When the word "Аллоҳ" appears in a line of the data below, list that line.

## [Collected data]

----------

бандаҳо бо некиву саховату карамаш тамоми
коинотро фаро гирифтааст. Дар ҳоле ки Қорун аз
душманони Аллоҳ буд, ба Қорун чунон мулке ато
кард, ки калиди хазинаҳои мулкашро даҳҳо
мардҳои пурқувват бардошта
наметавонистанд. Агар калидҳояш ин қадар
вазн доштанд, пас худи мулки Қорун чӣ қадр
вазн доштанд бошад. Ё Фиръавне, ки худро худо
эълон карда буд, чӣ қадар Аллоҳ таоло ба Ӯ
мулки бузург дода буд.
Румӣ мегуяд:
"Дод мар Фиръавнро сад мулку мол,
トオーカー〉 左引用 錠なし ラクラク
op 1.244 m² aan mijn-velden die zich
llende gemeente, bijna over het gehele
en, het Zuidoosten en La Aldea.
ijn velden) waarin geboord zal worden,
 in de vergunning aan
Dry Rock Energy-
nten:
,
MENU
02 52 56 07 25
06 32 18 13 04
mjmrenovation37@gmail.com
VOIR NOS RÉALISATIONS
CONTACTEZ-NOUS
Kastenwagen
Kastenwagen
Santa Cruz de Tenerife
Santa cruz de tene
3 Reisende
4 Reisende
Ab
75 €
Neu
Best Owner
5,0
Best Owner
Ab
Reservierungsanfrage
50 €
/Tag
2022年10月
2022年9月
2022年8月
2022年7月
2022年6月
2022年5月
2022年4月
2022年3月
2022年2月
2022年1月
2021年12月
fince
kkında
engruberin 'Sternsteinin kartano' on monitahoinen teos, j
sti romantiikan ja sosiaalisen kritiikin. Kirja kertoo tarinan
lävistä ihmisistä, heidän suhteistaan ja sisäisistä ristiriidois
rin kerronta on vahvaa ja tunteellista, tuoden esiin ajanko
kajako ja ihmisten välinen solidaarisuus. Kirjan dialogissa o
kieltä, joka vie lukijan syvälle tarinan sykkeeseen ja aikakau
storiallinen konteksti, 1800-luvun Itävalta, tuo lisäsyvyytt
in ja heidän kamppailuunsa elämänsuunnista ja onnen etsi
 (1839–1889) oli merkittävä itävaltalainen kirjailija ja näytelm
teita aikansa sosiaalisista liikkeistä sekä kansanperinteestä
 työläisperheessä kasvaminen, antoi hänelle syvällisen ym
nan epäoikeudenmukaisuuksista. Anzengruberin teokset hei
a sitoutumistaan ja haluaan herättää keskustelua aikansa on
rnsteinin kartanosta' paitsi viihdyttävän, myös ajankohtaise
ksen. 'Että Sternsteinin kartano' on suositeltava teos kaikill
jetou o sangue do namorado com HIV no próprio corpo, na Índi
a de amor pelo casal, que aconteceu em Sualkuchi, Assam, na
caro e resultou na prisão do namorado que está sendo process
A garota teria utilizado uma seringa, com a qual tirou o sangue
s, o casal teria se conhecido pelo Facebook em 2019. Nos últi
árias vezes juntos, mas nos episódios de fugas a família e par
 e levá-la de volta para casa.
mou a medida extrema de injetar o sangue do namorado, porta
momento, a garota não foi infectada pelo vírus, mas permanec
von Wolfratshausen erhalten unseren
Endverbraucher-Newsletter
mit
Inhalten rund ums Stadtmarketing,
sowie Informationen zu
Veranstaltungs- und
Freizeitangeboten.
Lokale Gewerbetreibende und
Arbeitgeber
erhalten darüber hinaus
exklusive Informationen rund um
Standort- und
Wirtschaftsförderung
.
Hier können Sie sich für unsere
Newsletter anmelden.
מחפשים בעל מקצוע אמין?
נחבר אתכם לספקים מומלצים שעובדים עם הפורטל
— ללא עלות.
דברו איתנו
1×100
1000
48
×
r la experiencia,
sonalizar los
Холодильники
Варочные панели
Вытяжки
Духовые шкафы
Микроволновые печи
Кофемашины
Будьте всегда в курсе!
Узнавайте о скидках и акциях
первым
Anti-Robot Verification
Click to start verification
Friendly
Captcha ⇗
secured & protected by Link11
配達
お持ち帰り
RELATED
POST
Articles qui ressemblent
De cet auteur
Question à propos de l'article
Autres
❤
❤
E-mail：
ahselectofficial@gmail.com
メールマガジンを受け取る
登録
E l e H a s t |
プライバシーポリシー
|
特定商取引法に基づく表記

----------

## [PROBLEM SOLUTION]
душманони Аллоҳ буд, ба Қорун чунон мулке ато
эълон карда буд, чӣ қадар Аллоҳ таоло ба Ӯ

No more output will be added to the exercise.